Photo credit: Wasyl Bakowsky



“Endangered” means the species lives in the wild in Ontario but is facing imminent extinction or extirpation.

Date added to the Species at Risk in Ontario List

January 26, 2022

Read the assessment report (PDF)

What it looks like

Downy Yellow False Foxglove is a tall, herbaceous perennial with showy yellow flowers, that can reach a height of 2.5 m. The stems and leaves of this plant are covered by fine downy hairs. This plant is hemi-parasitic, meaning that it secures some of its water and nutrients by tapping into the roots of other plants, particularly oak species (Quercus spp).

Where it lives

Downy Yellow False Foxglove is found in dry, open to semi-open, upland oak forests, woodlands and savanna habitats on well-drained soils. The full range of Downy Yellow False Foxglove beyond southern Ontario covers most of the Eastern United States extending from Michigan to New Hampshire in the north and from Texas and Florida in the south.

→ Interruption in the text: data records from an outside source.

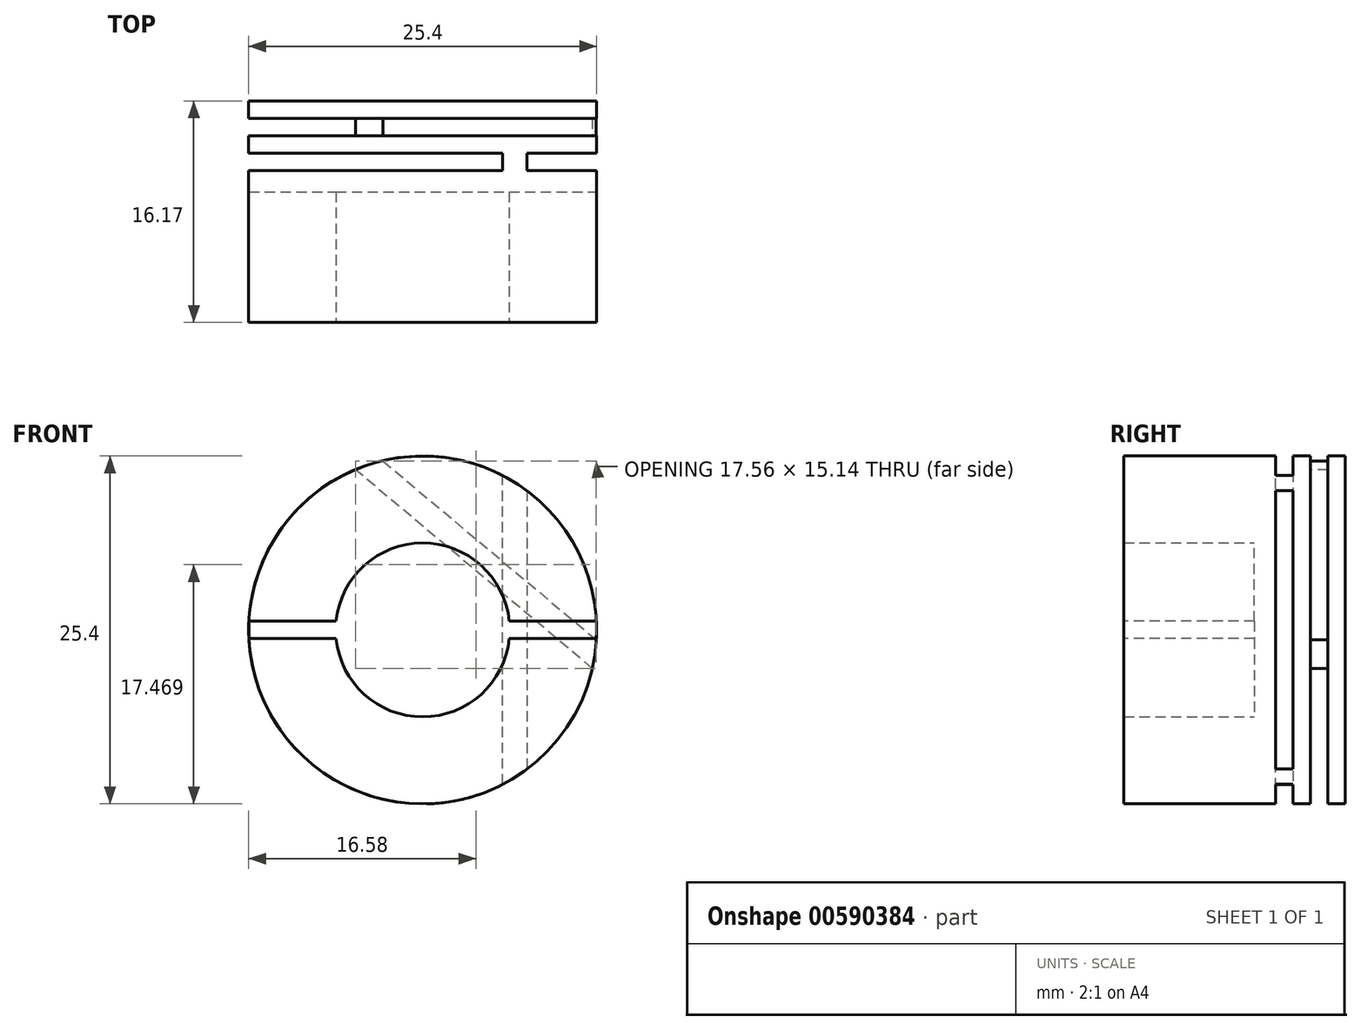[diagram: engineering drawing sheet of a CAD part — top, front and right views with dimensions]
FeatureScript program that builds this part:
annotation { "Feature Type Name" : "Feature", "Feature Type Description" : "" }
export const myFeature = defineFeature(function(context is Context, id is Id, definition is map)
    precondition{}
    {
        {
            var Q0;
            Q0=qCreatedBy(makeId("Front.planeOp"),FACE);
            var sketch = newSketch(context, id + "F0", { "sketchPlane" : qUnion([Q0])});
            skCircle(sketch, "E0", {"center": v(0, 0) * mm, "radius": 12.7 * mm});
            skCircle(sketch, "E1", {"center": v(0, 0) * mm, "radius": 6.35 * mm});
            skSolve(sketch);
        }
        {
            var Q0;
            Q0=makeQuery(id+"F0.imprint","IMPRINT",FACE,{"disambiguationData":[TD([[makeQuery(id+"F0.imprint","IMPRINT",EDGE,{"derivedFrom":sQuery(id+"F0.wireOp",EDGE,"E0")}),1.0]])]});
            extrude(context, id + "F1", {"entities" : qUnion([Q0]), "depth" : 9.52 * mm, "offsetDistance" : 25.4 * mm});
        }
        {
            var Q0;
            Q0=makeQuery(id+"F1.opExtrude","CAP_FACE",FACE,{"disambiguationData":[OSD([sQuery(id+"F0.wireOp",EDGE,"E0"),sQuery(id+"F0.wireOp",EDGE,"E1")])],"isStart":false});
            var sketch = newSketch(context, id + "F2", { "sketchPlane" : qUnion([Q0])});
            skLineSegment(sketch, "E2", {"start": v(6.32, 0.63) * mm, "end": v(12.67, 0.63) * mm});
            skLineSegment(sketch, "E3", {"start": v(6.31, -0.64) * mm, "end": v(12.67, -0.64) * mm});
            skLineSegment(sketch, "E4", {"start": v(12.67, -0.64) * mm, "end": v(12.67, -0.64) * mm});
            skLineSegment(sketch, "E5", {"start": v(-12.67, 0.64) * mm, "end": v(-6.31, 0.64) * mm});
            skLineSegment(sketch, "E6", {"start": v(-12.67, -0.64) * mm, "end": v(-6.31, -0.64) * mm});
            skLineSegment(sketch, "E7.left", {"start": v(-12.67, 0.63) * mm, "end": v(-12.67, -0.64) * mm});
            skLineSegment(sketch, "E7.right", {"start": v(-6.31, 0.64) * mm, "end": v(-6.31, -0.64) * mm});
            skLineSegment(sketch, "E8.top", {"start": v(6.32, -0.64) * mm, "end": v(12.67, -0.64) * mm});
            skLineSegment(sketch, "E8.left", {"start": v(6.32, 0.63) * mm, "end": v(6.32, -0.64) * mm});
            skLineSegment(sketch, "E8.right", {"start": v(12.67, 0.63) * mm, "end": v(12.67, -0.64) * mm});
            skSolve(sketch);
        }
        {
            var Q0;
            {var subQ2=sQuery(id+"F0.wireOp",EDGE,"E0");var subQ6=sQuery(id+"F0.wireOp",EDGE,"E1");Q0=makeQuery(id+"F7.boolean.opBoolean","SPLIT",FACE,{"disambiguationData":[TD([makeQuery(id+"F1.opExtrude","SWEPT_FACE",FACE,{"disambiguationData":[OSD([subQ6])]})])],"derivedFrom":makeQuery(id+"F1.opExtrude","CAP_FACE",FACE,{"disambiguationData":[OSD([subQ2,subQ6])],"isStart":true})});}
            var sketch = newSketch(context, id + "F3", { "sketchPlane" : qUnion([Q0])});
            skCircle(sketch, "E9", {"center": v(0, 0) * mm, "radius": 12.7 * mm});
            skSolve(sketch);
        }
        {
            var Q0;
            Q0=makeQuery(id+"F3.imprint","IMPRINT",FACE,{"disambiguationData":[TD([[makeQuery(id+"F3.imprint","IMPRINT",EDGE,{"derivedFrom":makeQuery(id+"F1.opExtrude","CAP_EDGE",EDGE,{"disambiguationData":[OSD([sQuery(id+"F0.wireOp",EDGE,"E1")])],"isStart":true})}),-1.0]])]});
            var Q1;
            Q1=makeQuery(id+"F3.imprint","IMPRINT",FACE,{"disambiguationData":[TD([[makeQuery(id+"F3.imprint","IMPRINT",EDGE,{"derivedFrom":sQuery(id+"F3.wireOp",EDGE,"E9")}),-1.0]])]});
            extrude(context, id + "F4", {"entities" : qUnion([Q0, Q1]), "operationType" : NewBodyOperationType.ADD, "depth" : 1.56 * mm, "offsetDistance" : 25.4 * mm});
        }
        {
            var Q0;
            {var subQ0=sQuery(id+"F2.wireOp",EDGE,"E7.left");Q0=makeQuery(id+"F2.imprint","IMPRINT",FACE,{"disambiguationData":[TD([[makeQuery(id+"F2.imprint","IMPRINT",EDGE,{"derivedFrom":subQ0}),1.0]])]});}
            var Q1;
            {var subQ0=sQuery(id+"F2.wireOp",EDGE,"E8.right");Q1=makeQuery(id+"F2.imprint","IMPRINT",FACE,{"disambiguationData":[TD([[makeQuery(id+"F2.imprint","IMPRINT",EDGE,{"derivedFrom":subQ0}),-1.0]])]});}
            extrude(context, id + "F5", {"entities" : qUnion([Q0, Q1]), "operationType" : NewBodyOperationType.REMOVE, "depth" : -9.52 * mm, "offsetDistance" : 25.4 * mm});
        }
        {
            var Q0;
            Q0=makeQuery(id+"F4.opExtrude","CAP_FACE",FACE,{"disambiguationData":[OSD([sQuery(id+"F3.wireOp",EDGE,"E9")])],"isStart":false});
            var sketch = newSketch(context, id + "F6", { "sketchPlane" : qUnion([Q0])});
            skLineSegment(sketch, "E10", {"start": v(-5.84, -11.28) * mm, "end": v(-5.84, 11.27) * mm});
            skPoint(sketch, "E11.orphan", {"position": v(-12.7, 0) * mm});
            skLineSegment(sketch, "E12", {"start": v(-7.62, 10.16) * mm, "end": v(-7.62, -10.16) * mm});
            skArc(sketch, "E13", {"start": v(-5.84, 11.27) * mm, "mid": v(-6.76, 10.76) * mm, "end": v(-7.62, 10.16) * mm});
            skArc(sketch, "E14", {"start": v(-7.62, -10.16) * mm, "mid": v(-6.76, -10.76) * mm, "end": v(-5.84, -11.28) * mm});
            skSolve(sketch);
        }
        {
            var Q0;
            {var subQ5=sQuery(id+"F6.wireOp",EDGE,"E12");Q0=makeQuery(id+"F6.imprint","IMPRINT",FACE,{"disambiguationData":[TD([[makeQuery(id+"F6.imprint","IMPRINT",EDGE,{"derivedFrom":subQ5}),1.0]])]});}
            extrude(context, id + "F7", {"entities" : qUnion([Q0]), "operationType" : NewBodyOperationType.ADD, "depth" : 1.27 * mm, "offsetDistance" : 25.4 * mm});
        }
        {
            var Q0;
            Q0=makeQuery(id+"F7.opExtrude","CAP_FACE",FACE,{"disambiguationData":[OSD([sQuery(id+"F3.wireOp",EDGE,"E9"),sQuery(id+"F6.wireOp",EDGE,"E10"),sQuery(id+"F6.wireOp",EDGE,"E12"),sQuery(id+"F6.wireOp",EDGE,"E13"),sQuery(id+"F6.wireOp",EDGE,"E14")])],"isStart":false});
            var sketch = newSketch(context, id + "F8", { "sketchPlane" : qUnion([Q0])});
            skCircle(sketch, "E15", {"center": v(0, 0) * mm, "radius": 12.7 * mm});
            skSolve(sketch);
        }
        {
            var Q0;
            Q0 = qSketchRegion(id + "F8", true);
            extrude(context, id + "F9", {"entities" : qUnion([Q0]), "operationType" : NewBodyOperationType.ADD, "depth" : 1.27 * mm, "offsetDistance" : 25.4 * mm});
        }
        {
            var Q0;
            Q0=makeQuery(id+"F9.opExtrude","CAP_FACE",FACE,{"disambiguationData":[OSD([sQuery(id+"F8.wireOp",EDGE,"E15")])],"isStart":false});
            var sketch = newSketch(context, id + "F10", { "sketchPlane" : qUnion([Q0])});
            skLineSegment(sketch, "E16", {"start": v(-12.37, -2.8) * mm, "end": v(4.9, 11.7) * mm});
            skPoint(sketch, "E17.orphan", {"position": v(-4.75, 0.02) * mm});
            skLineSegment(sketch, "E18", {"start": v(2.9, 12.34) * mm, "end": v(-12.66, -0.72) * mm});
            skArc(sketch, "E19", {"start": v(4.9, 11.7) * mm, "mid": v(3.92, 12.06) * mm, "end": v(2.9, 12.34) * mm});
            skArc(sketch, "E20", {"start": v(-12.66, -0.72) * mm, "mid": v(-12.57, -1.77) * mm, "end": v(-12.37, -2.8) * mm});
            skSolve(sketch);
        }
        {
            var Q0;
            Q0=makeQuery(id+"F10.imprint","IMPRINT",FACE,{"disambiguationData":[TD([[makeQuery(id+"F10.imprint","IMPRINT",EDGE,{"derivedFrom":sQuery(id+"F10.wireOp",EDGE,"E16")}),1.0]])]});
            extrude(context, id + "F11", {"entities" : qUnion([Q0]), "operationType" : NewBodyOperationType.ADD, "depth" : 1.27 * mm, "offsetDistance" : 25.4 * mm});
        }
        {
            var Q0;
            Q0=makeQuery(id+"F11.opExtrude","CAP_FACE",FACE,{"disambiguationData":[OSD([sQuery(id+"F10.wireOp",EDGE,"E16"),sQuery(id+"F10.wireOp",EDGE,"E18"),sQuery(id+"F10.wireOp",EDGE,"E19"),sQuery(id+"F10.wireOp",EDGE,"E20")])],"isStart":false});
            var sketch = newSketch(context, id + "F12", { "sketchPlane" : qUnion([Q0])});
            skCircle(sketch, "E21", {"center": v(0, 0) * mm, "radius": 12.7 * mm});
            skSolve(sketch);
        }
        {
            var Q0;
            {var subQ5=makeQuery(id+"F11.opExtrude","CAP_EDGE",EDGE,{"disambiguationData":[OSD([sQuery(id+"F10.wireOp",EDGE,"E19")])],"isStart":false});Q0=makeQuery(id+"F12.imprint","IMPRINT",FACE,{"disambiguationData":[TD([[makeQuery(id+"F12.imprint","IMPRINT",EDGE,{"derivedFrom":subQ5}),-1.0]])]});}
            var Q1;
            Q1=makeQuery(id+"F12.imprint","IMPRINT",FACE,{"disambiguationData":[TD([[makeQuery(id+"F12.imprint","IMPRINT",EDGE,{"derivedFrom":makeQuery(id+"F11.opExtrude","CAP_EDGE",EDGE,{"disambiguationData":[OSD([sQuery(id+"F10.wireOp",EDGE,"E16")])],"isStart":false})}),1.0]])]});
            extrude(context, id + "F13", {"entities" : qUnion([Q0, Q1]), "operationType" : NewBodyOperationType.ADD, "depth" : 1.27 * mm, "offsetDistance" : 25.4 * mm});
        }
    });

Where it’s been found in Ontario

There are five subpopulations of Downy Yellow False Foxglove remaining in Ontario, located in:

  • Waterloo
  • Halton
  • Hamilton
  • Norfolk
  • Brant

Two additional subpopulations may persist in Waterloo. Another five subpopulations are believed to be extirpated, including two in Niagara.

What threatens it

Downy Yellow False Foxglove faces threats due to its association with open to semi-open oak ecosystems. Oak ecosystems across eastern North America are in decline for a variety of reasons. Fire suppression and invasive species are threats because they result in shading, altered ground cover and competition from other species. There is also moderate to severe damage to plants due to browsing by White-tailed Deer and the possible expansion of formal trail networks causing increased foot traffic from people could pose a risk to this plant species.

Action we are taking

Endangered species and their habitat is  protected under Ontario’s Endangered Species Act, 2007.

What you can do

Report a sighting

Submit your observations of species at risk to the Natural Heritage Information Centre (NHIC), which is Ontario’s conservation data centre. Join the “(NHIC) Rare Species of Ontario” project in iNaturalist to make submitting your observations quick and easy.


Volunteer with species at risk programs, such as community science surveys, through your local nature club, a provincial park or other conservation organizations.

Be a good steward

Report illegal activity

Report any illegal activity related to species at risk to 1-866-MOE-TIPS (663-8477).

Quick facts

  • All Yellow False Foxglove species are hemi-parasites where they take some of their water and nutrients by tapping into the roots of other plants, particularly oak species (Quercus spp). This behaviour provides them with a competitive advantage on drought-prone soils.
  • Mature plants flower from early July through late August.
  • This species has no long-distance dispersal mechanism, which means it is difficult for it to establish naturally in new areas.